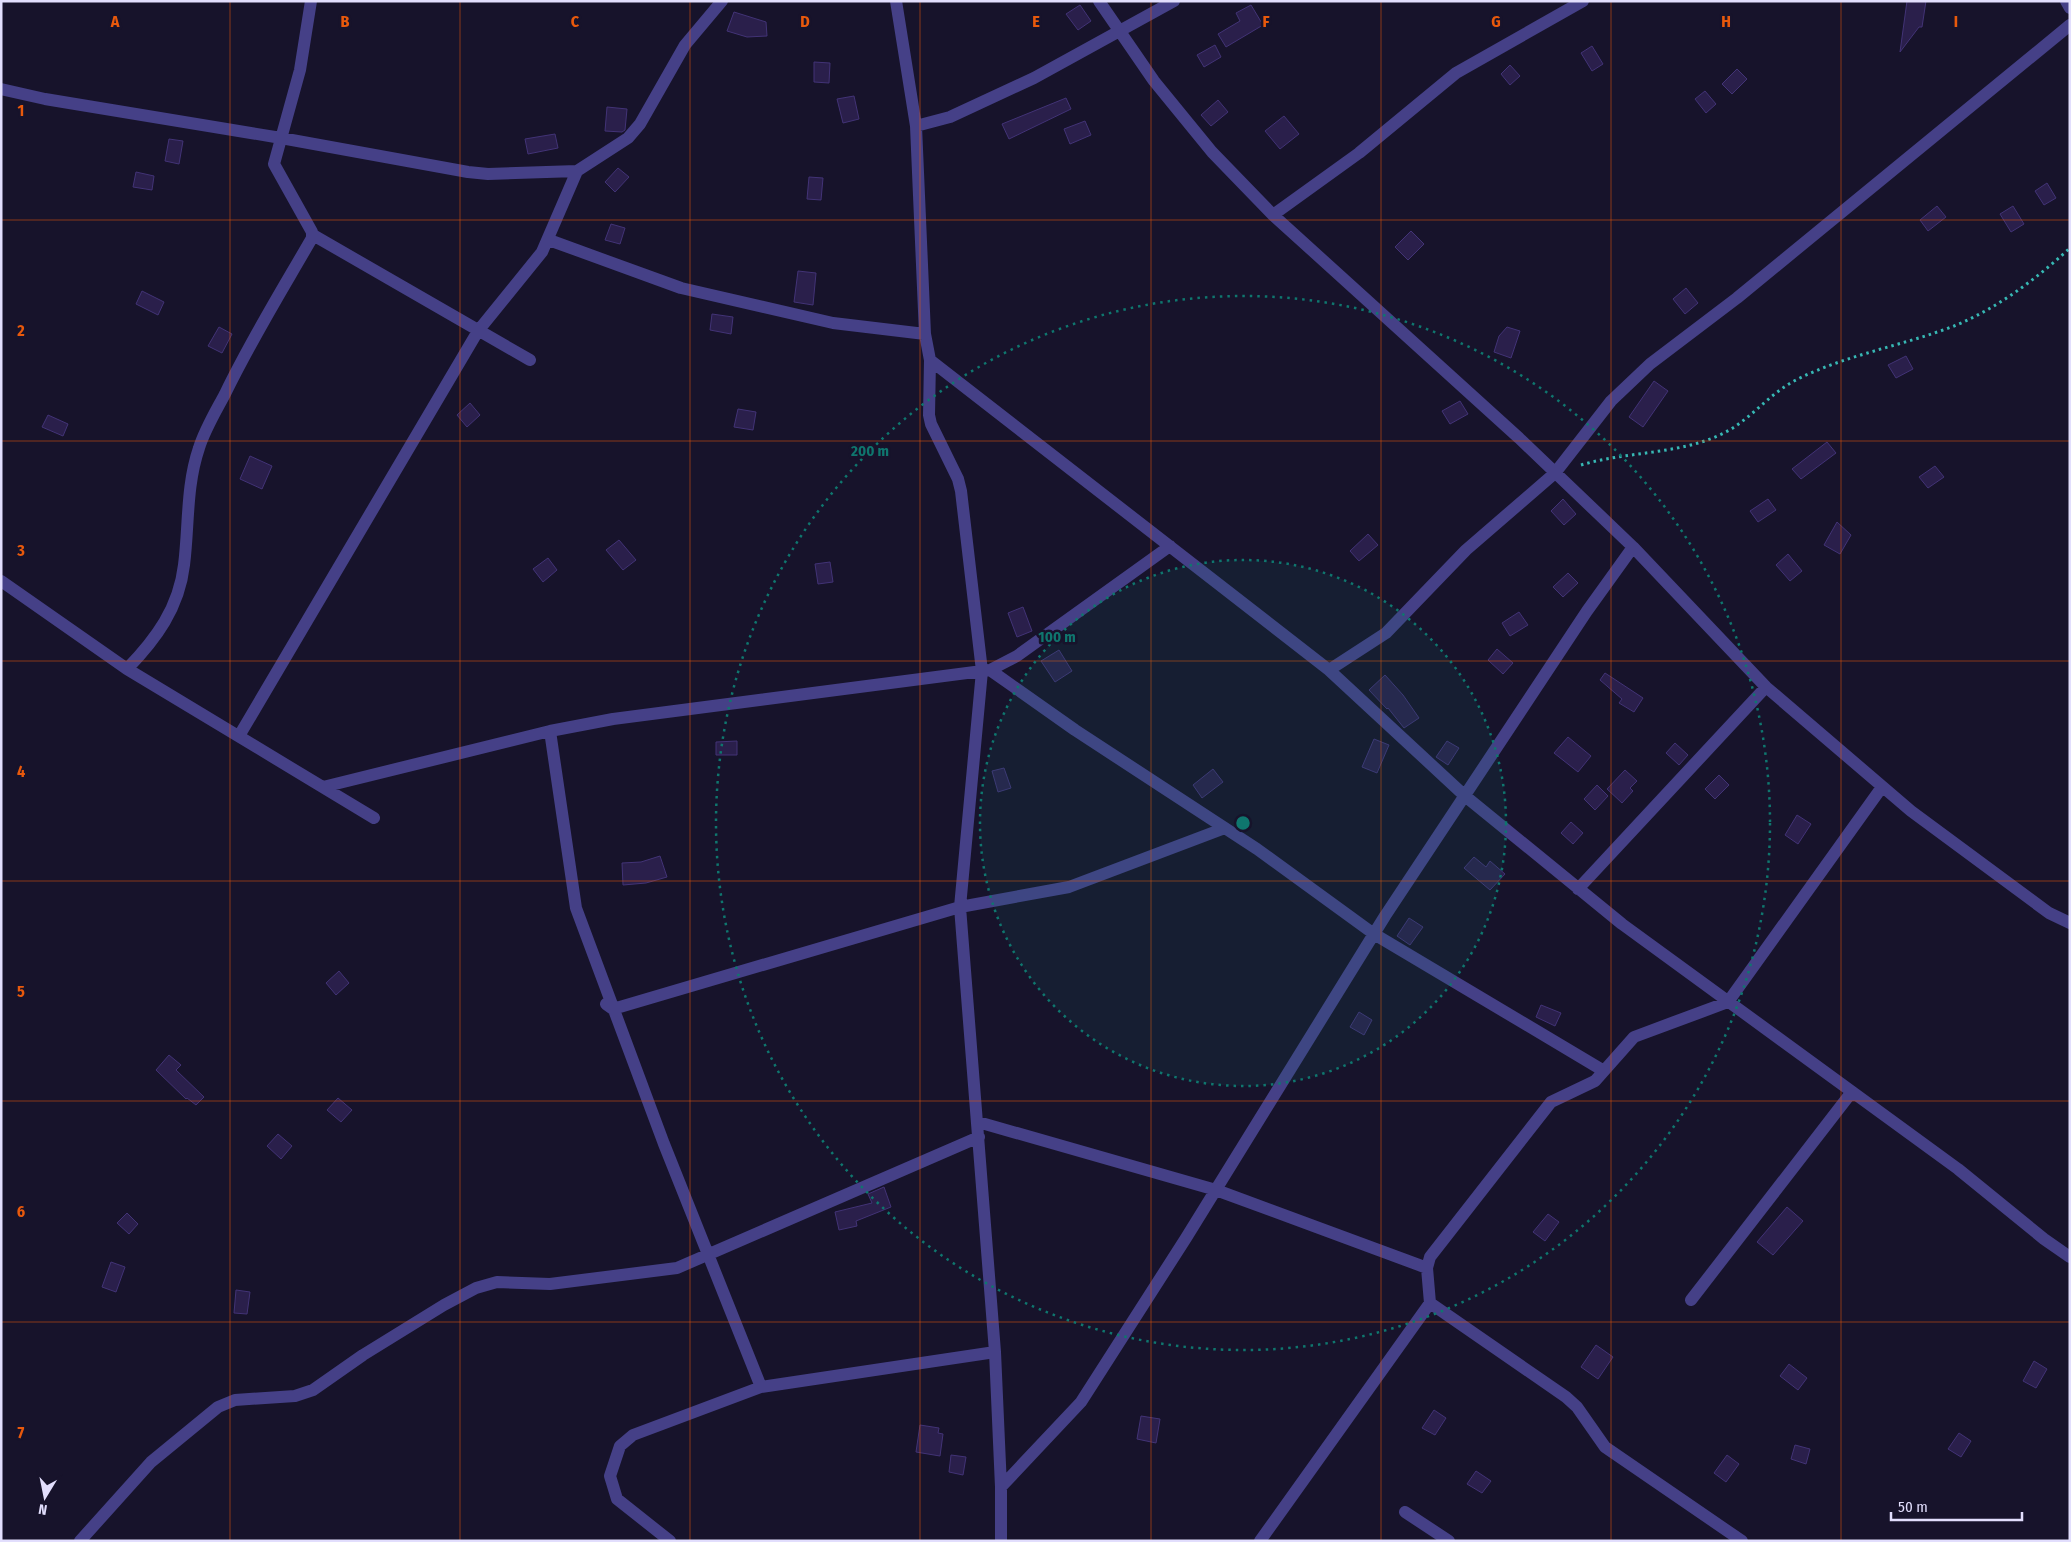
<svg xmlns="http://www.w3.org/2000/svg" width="2071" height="1542" font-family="'Fira Sans Condensed',sans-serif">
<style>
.building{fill:#2a1f4b;stroke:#423376}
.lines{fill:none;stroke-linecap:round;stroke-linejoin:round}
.path{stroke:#37b8b4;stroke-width:3;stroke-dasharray:2.5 4;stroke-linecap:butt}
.minor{stroke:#454087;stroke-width:12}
.grid{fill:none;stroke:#e8590c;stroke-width:1;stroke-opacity:0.55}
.ring{fill:none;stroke:#0f766e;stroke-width:2.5;stroke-dasharray:2.5 5}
.grid-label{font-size:16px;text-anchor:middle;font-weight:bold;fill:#e8590c;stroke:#17132b;stroke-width:5;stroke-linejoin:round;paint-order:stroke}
.centre{fill:#0f766e;stroke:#17132b;stroke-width:2.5}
.ring-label{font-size:15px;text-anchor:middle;font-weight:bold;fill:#0f766e;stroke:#17132b;stroke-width:5;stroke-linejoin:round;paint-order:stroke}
</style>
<rect width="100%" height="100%" fill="#17132b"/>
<path class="building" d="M1907 1H1926L1922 27H1919L1900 52Z
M1080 5 1091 21 1078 30 1066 14Z
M1251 5 1263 25 1226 47 1218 34 1240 21 1236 13Z
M734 12 766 22 767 36 747 37 727 31Z
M1215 45 1221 57 1204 67 1197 55Z
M1592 46 1603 64 1592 71 1581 53Z
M814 62 830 63 829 83 814 82Z
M1510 65 1520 76 1510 85 1501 74Z
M1737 69 1747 79 1732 94 1722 84Z
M1705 91 1716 104 1706 113 1695 99Z
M854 96 859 119 843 123 837 99Z
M1066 98 1071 109 1009 139 1002 124Z
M1218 100 1228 112 1211 126 1201 115Z
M607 107 627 109 625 130 622 132 605 131Z
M1284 116 1299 134 1280 149 1265 131Z
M1085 121 1091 135 1070 144 1064 129Z
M555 134 558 148 528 154 525 139Z
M169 139 183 141 179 164 165 161Z
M618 168 629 177 615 192 605 182Z
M136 172 154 176 152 190 133 187Z
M809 177 823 178 821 200 807 199Z
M2047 183 2056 198 2044 205 2035 191Z
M1937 206 1946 217 1928 231 1920 220Z
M2013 206 2024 224 2011 232 2000 214Z
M611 224 625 228 620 244 605 240Z
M1411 231 1424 244 1408 260 1395 247Z
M798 271 816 273 813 305 794 302Z
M1686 288 1698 303 1685 314 1673 299Z
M142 291 164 302 158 315 136 304Z
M712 314 733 317 731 334 710 330Z
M219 327 232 334 222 353 208 346Z
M1507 327 1520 331 1511 358 1494 352 1499 336Z
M1906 356 1913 369 1896 378 1888 365Z
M1654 381 1668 391 1643 427 1629 417Z
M1460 401 1468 414 1450 424 1442 411Z
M470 403 480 415 467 427 457 415Z
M738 409 756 412 753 430 734 427Z
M48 415 68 424 63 436 42 427Z
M1827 442 1836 453 1801 479 1792 469Z
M250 456 272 466 262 489 240 479Z
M1935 466 1944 477 1928 488 1919 477Z
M1563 499 1576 514 1564 525 1551 511Z
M1768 499 1776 510 1758 522 1750 511Z
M1837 522 1851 535 1840 554 1824 545Z
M1368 534 1378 545 1359 561 1350 551Z
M619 540 636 560 623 570 606 550Z
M1788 554 1802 571 1790 581 1776 565Z
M548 558 557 570 543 582 533 569Z
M830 562 833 582 818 584 815 564Z
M1568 573 1578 583 1563 597 1553 587Z
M1023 607 1032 631 1017 637 1008 613Z
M1519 612 1528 625 1510 636 1502 623Z
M1497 649 1513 663 1503 674 1488 660Z
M1059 650 1072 671 1055 682 1041 661Z
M1605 673 1643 698 1634 712 1619 703 1622 699 1600 680Z
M1385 675 1403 695 1419 718 1404 728 1388 708 1387 709 1369 690Z
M1568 737 1591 756 1578 772 1554 753Z
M1374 739 1389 745 1377 773 1362 767Z
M737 741V755H716V742Z
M1447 741 1459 748 1448 765 1436 757Z
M1675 743 1688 755 1679 765 1666 753Z
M1004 768 1011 788 998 792 992 771Z
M1213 769 1223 782 1202 798 1193 785Z
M1625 770 1637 781 1630 788 1633 791 1622 803 1607 789Z
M1719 775 1729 785 1715 799 1705 789Z
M1597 785 1608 796 1595 810 1584 799Z
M1797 815 1811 824 1798 844 1785 835Z
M1571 822 1583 833 1573 844 1561 833Z
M660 856 667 877 646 883 623 885 622 863 641 862Z
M1474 857 1486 867 1490 861 1505 874 1490 890 1464 868Z
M1409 918 1423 927 1410 945 1397 936Z
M339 971 349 983 336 995 326 983Z
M1541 1005 1561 1013 1555 1026 1536 1017Z
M1359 1012 1372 1020 1364 1035 1350 1027Z
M169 1055 181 1065 176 1070 204 1097 196 1105 187 1098 186 1099 156 1070Z
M338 1098 352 1110 341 1122 327 1110Z
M278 1134 292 1146 281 1159 267 1146Z
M884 1187 891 1207 856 1221 857 1226 839 1230 835 1212 872 1203 868 1194Z
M1787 1207 1803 1221 1773 1255 1757 1242Z
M127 1213 138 1224 129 1234 117 1223Z
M1548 1214 1559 1222 1545 1241 1533 1232Z
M111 1262 125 1267 116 1292 102 1287Z
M236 1290 250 1292 247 1314 234 1313Z
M1596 1345 1613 1357 1598 1379 1581 1367Z
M2034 1361 2047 1369 2036 1388 2023 1381Z
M1789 1364 1807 1378 1798 1390 1780 1376Z
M1434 1410 1446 1418 1435 1435 1422 1428Z
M1141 1416 1160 1419 1156 1443 1137 1439Z
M920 1425 939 1428 938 1433 943 1434 940 1456 916 1452Z
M1959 1433 1971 1441 1961 1457 1948 1449Z
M1795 1445 1810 1449 1806 1464 1791 1459Z
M951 1455 966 1457 963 1475 949 1472Z
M1727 1455 1739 1464 1726 1482 1714 1473Z
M1476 1471 1491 1481 1482 1493 1467 1484Z"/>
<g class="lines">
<path class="path" d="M1581 465C1627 451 1680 455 1724 433 1750 420 1768 395 1794 381 1844 355 1902 346 1954 326 1998 308 2036 279 2070 248"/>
<path class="minor" d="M896 1 916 126 925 334 930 360 929 415 931 424 958 479 961 491 982 671 960 907 995 1352 1001 1487V1541
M1099 1 1154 81 1212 152 1273 215 1519 438 1633 547 1766 687 1911 811 2049 913 2070 923
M2066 1 2070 8
M1 89 45 99 281 138 468 172 488 174 577 171 628 138 640 124 685 45 722 1
M916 126 950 117 1034 78 1174 1
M1273 215 1359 153 1456 73 1583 1
M313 235 530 360
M549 240 681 288 833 323 925 334
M930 360 1329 670 1465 796 1622 924 1958 1169 2044 1239 2070 1257
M1 581 127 669 374 818
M127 669C156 639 179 608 184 565 189 526 186 486 199 448 205 429 216 411 225 394 251 340 282 290 312 238V232L274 164 300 70 311 1
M990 670 1075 730 1257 849 1374 934 1604 1071
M1329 670 1386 633 1466 550 1555 473 1611 401 1650 364 1737 298 2070 25
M550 731 576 908 664 1144 761 1387
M239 736 478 331 542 252 577 171
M323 787 550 731 613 719 990 670 1017 656 1170 546
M1578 889 1766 687
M606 1004 613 1009 960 907 1069 887 1225 828
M978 1122 1216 1190 1427 1268
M1691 1300 1851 1093
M1430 1303 1566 1397 1577 1407 1605 1447 1742 1541
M1001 1487 1081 1402 1186 1238 1385 916 1587 611 1633 547
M1405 1512 1449 1541
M80 1541 151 1462 218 1407 235 1400 295 1396 313 1390 363 1355 444 1305 476 1288 497 1282 550 1284 677 1268 979 1137
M670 1541 617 1499 610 1476 620 1446 633 1435 761 1387 995 1352
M1260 1541 1430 1303 1427 1268 1430 1257 1551 1102 1595 1081 1634 1037 1728 1002 1882 787"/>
</g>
<path class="grid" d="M230 1V1541M460 1V1541M690 1V1541M920 1V1541M1151 1V1541M1381 1V1541M1611 1V1541M1841 1V1541M1 220H2070M1 441H2070M1 661H2070M1 881H2070M1 1101H2070M1 1322H2070"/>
<circle cx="1243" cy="823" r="263" fill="#0f766e" fill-opacity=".12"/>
<g class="ring">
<circle cx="1243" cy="823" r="263"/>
<circle cx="1243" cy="823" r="527"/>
</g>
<g class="grid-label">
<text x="115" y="27">A</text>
<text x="345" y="27">B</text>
<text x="575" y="27">C</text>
<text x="805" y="27">D</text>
<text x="1036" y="27">E</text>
<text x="1266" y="27">F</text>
<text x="1496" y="27">G</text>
<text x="1726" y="27">H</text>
<text x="1956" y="27">I</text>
<text x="21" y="116">1</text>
<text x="21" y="336">2</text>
<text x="21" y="556">3</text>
<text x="21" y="777">4</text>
<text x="21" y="997">5</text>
<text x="21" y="1217">6</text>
<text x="21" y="1438">7</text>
</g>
<circle cx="1243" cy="823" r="8" class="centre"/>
<g class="ring-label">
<text x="870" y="456">200 m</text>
<text x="1057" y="642">100 m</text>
</g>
<rect width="2071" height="1542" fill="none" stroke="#e2defd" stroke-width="5"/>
<g transform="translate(45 1497) rotate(190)" stroke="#17132b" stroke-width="4" paint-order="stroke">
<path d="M0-4L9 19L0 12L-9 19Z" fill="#e2defd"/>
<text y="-8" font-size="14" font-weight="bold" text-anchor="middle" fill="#e2defd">N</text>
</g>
<path d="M1891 1512v8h131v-8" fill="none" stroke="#e2defd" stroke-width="2.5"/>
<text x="1898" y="1512" font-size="15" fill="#e2defd" stroke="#17132b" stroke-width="4" paint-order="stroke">50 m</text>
</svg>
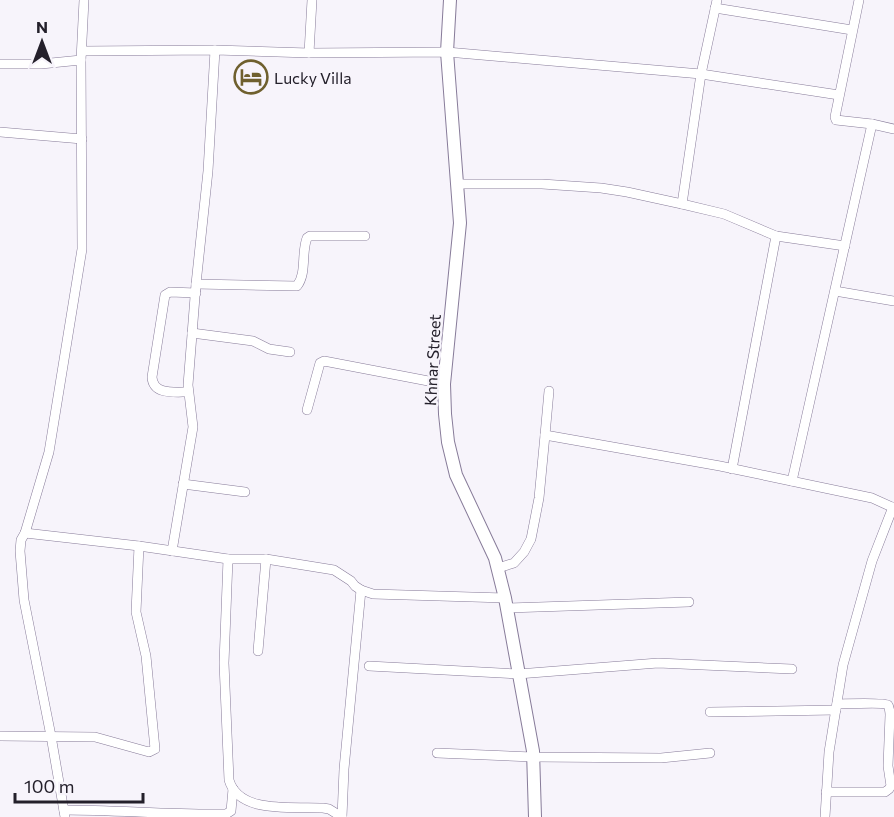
<svg xmlns="http://www.w3.org/2000/svg" width="894" height="817" font-family="Commissioner,sans-serif">
  <rect width="100%" height="100%" fill="#f7f4fb"/>
  <g fill="none" stroke-linecap="round" stroke-linejoin="round">
    <defs>
      <g id="minor">
        <path d="M 859,0 L 835,117 L 836,120 L 872,124 L 894,129"/>
        <path d="M 715,8 L 852,30"/>
        <path d="M 82,51 L 215,50 L 309,53 L 447,52 L 701,74 L 839,95"/>
        <path d="M 309,53 L 312,0"/>
        <path d="M 0,64 L 41,64 L 81,60"/>
        <path d="M 0,132 L 82,139"/>
        <path d="M 458,184 L 542,184 L 601,188 L 627,192 L 682,204 L 724,214 L 776,236 L 732,469"/>
        <path d="M 682,204 L 701,74 L 717,0"/>
        <path d="M 776,236 L 845,246"/>
        <path d="M 196,284 L 297,286 C 307,273 301,253 307,238 L 310,236 L 365,236"/>
        <path d="M 835,291 L 894,301"/>
        <path d="M 192,333 L 253,341 L 269,349 L 290,352"/>
        <path d="M 188,392 C 174,392 153,395 152,377 L 165,295 L 170,292 L 196,293"/>
        <path d="M 307,410 L 320,363 L 324,361 L 444,384"/>
        <path d="M 545,435 L 549,391"/>
        <path d="M 792,481 L 872,124"/>
        <path d="M 183,484 L 245,492"/>
        <path d="M 25,533 L 139,546 L 228,559 L 266,559 L 334,570 L 351,581 L 355,586 L 361,590 L 373,594 L 505,598"/>
        <path d="M 172,551 L 193,427 L 188,385 L 196,284 L 208,171 L 215,50"/>
        <path d="M 228,559 L 224,663 L 229,780 C 239,815 295,806 323,808 L 329,809 L 342,817"/>
        <path d="M 498,568 L 514,563 L 524,552 L 531,539 L 539,498 L 545,435 L 720,466 L 872,498 L 894,508"/>
        <path d="M 507,608 L 689,602"/>
        <path d="M 258,651 L 266,559"/>
        <path d="M 369,666 L 518,674 L 658,663 L 792,669"/>
        <path d="M 710,712 L 836,710"/>
        <path d="M 0,736 L 95,737 L 149,752 L 155,749 L 146,656 L 136,612 L 139,546"/>
        <path d="M 437,753 L 533,757 L 661,758 L 710,753"/>
        <path d="M 826,792 L 885,792 L 889,789 L 891,786 L 888,766 L 890,715 C 890,712 889,706 888,705 C 884,702 844,704 837,704"/>
        <path d="M 64,810 C 118,810 172,815 226,814 L 231,811 L 233,789"/>
        <path d="M 65,817 L 51,736 L 24,600 L 20,551 L 21,540 L 25,533 L 49,452 L 82,249 L 81,60 L 84,0"/>
        <path d="M 342,817 L 344,769 L 361,590"/>
        <path d="M 825,817 L 829,752 L 843,665 L 872,561 L 893,507"/>
      </g>
      <path id="tertiary" d="M 450,0 L 447,52 L 460,223 L 444,384 L 445,414 L 448,442 L 456,475 L 495,558 L 505,598 L 533,751 L 535,817"/>
    </defs>
    <use href="#minor" stroke="#877b99" stroke-width="10"/>
    <use href="#tertiary" stroke="#877b99" stroke-width="14"/>
    <use href="#minor" stroke="#fff" stroke-width="9"/>
    <use href="#tertiary" stroke="#fff" stroke-width="12"/>
  </g>
  <defs>
    <symbol id="hotel-ring" viewBox="-11 -11 22 22"><circle r="9.5" fill="#f7f4fb" stroke="#6f602e" stroke-width="1.5"/><path d="M-6-4.5h1.5V1H6V5H4.5V3h-9V5H-6ZM-4 0a1.8 1.8 0 1 1 3.6 0ZM.5 0V-2.5h3Q6-2.5 6 0Z" fill="#6f602e"/></symbol>
  </defs>
  <g fill-rule="evenodd">
    <use href="#hotel-ring" x="232" y="58" width="38" height="38"/>
  </g>
  <g text-anchor="middle" dominant-baseline="central" stroke-width="4.5" stroke-linejoin="round" paint-order="stroke">
    <g font-size="16" fill="#24202b" stroke="#f7f4fb" text-anchor="start">
      <text x="274" y="77">Lucky Villa</text>
    </g>
    <g font-size="16" fill="#24202b" stroke="#f7f4fb">
      <text transform="translate(432 360) rotate(-87)">Khnar Street</text>
    </g>
  </g>
  <g transform="translate(42 42)" stroke="#f7f4fb" stroke-width="4.5" paint-order="stroke">
  <path d="M0-4.5L10 22L0 15L-10 22Z" fill="#24202b"/>
  <text y="-9" font-size="16" font-weight="bold" text-anchor="middle" fill="#24202b">N</text>
  </g>
  <path d="M15 793v9h128v-9" fill="none" stroke="#24202b" stroke-width="3"/>
  <text x="24" y="793" font-size="18" fill="#24202b" stroke="#f7f4fb" stroke-width="4.5" paint-order="stroke">100 m</text>
</svg>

--------------------------------------------------

EXERCISE DESCRIPTION: Each line with "lines" in it must be identified and copied from the material.

TASK RESPONSE:
.lines{fill:none;stroke-linecap:round;stroke-linejoin:round}
<g class="lines">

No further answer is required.